The Quality of Government datasets housed at the University of Gothenburg, Sweden (but published in English), consists of about 2500 indicators on national quality of governance (as measured by such indicators as corruption, bureaucratic quality, democracy), some of its hypothesized causes (e.g., colonial origin, religion, and ethnolinguistic fractionalization), and some of its hypothesized consequences (e.g., GDP per capita, educational attainment, infant mortality, gender bias, environmental sustainability, life satisfaction, and trust). The indicators were compiled from about 100 sources. The Standard TS [time series] dataset has data on each indicator in each year from 1946 to 2016, provided a credible estimate can be found. The unit of analysis is the country-year — hence, Sweden-1946, Sweden-1947, and so on.
UNdata includes 33 regularly updated databases with more than 60 million separate pieces of information on such topics as “Agriculture, Crime, Education, Employment, Energy, Environment, Health, HIV/AIDS, Human Development, Industry, Information and Communication Technology, National Accounts, Population, Refugees, Tourism, and Trade.”
The Human Development Reports published annually by the United Nations Development Programme (UNDP) include a wide range of statistical data related to people’s ability to live a long and healthy life, acquire knowledge, and achieve a decent standard of living. Besides the Human Development Report Office’s annual global Reports covering all countries, associated agencies in most countries of the world have published national and subnational Human Development Reports. The Human Development Report 2010, the 20th Anniversary Edition, reaffirms the benefits of the whole 20-year project and tweaks significantly, with careful justification, the algorithms for calculating the major indices, including the Human Development Index. By 2015, however, some the 2010 revisions had been re-thought. A comparison of the technical notes of the 2013 and 2015 reports shows that in 2015 the two education sub-indices were combined using the arithmetic rather than the geometric mean, as had been the case before 2010; and that the “goalposts” for the health, education, and standard of living indices had gone back to being stipulated a priori (e.g., 85 for life expectancy, 15 for average years of schooling, etc.) rather than being set, in accordance with the 2010 revisions, to the highest and lowest actual levels across all countries, causing the “goalposts” to shift every year (which is not helpful for time-series analysis).

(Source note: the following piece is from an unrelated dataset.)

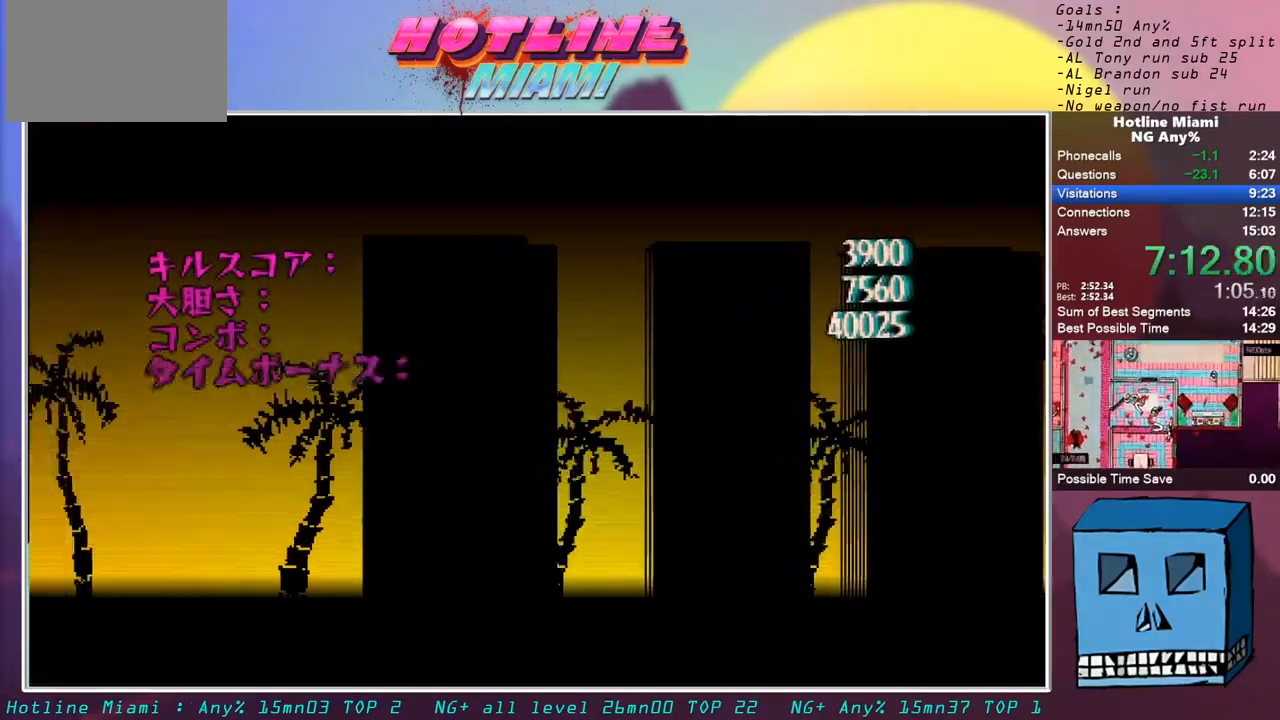
{"keys": [], "mouse": ["left"], "events": []}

You can access the Human Development Report data directly by visiting this website.
UNICEF has published State of the World’s Children annually since 1980. Each edition includes statistical data on indicators related to the well-being of children. UNICEF’s Multiple Indicator Cluster Survey website has data on children and women, including updated infant and under-5 mortality statistics and access to recent survey reports and data.
The United Nations Population Division has a wide range of useful demographic data, some of which are accessible through this user-friendly data query system.
The Norwegian Social Science Data Services keeps current a useful MacroData Guide (in English) with links to state-of-the-art sources of cross-national data on demography, economics, education, health, labor and employment, crime, corruption, natural resources, politics, conflict, human rights, inequality, gender, religion, and other topics.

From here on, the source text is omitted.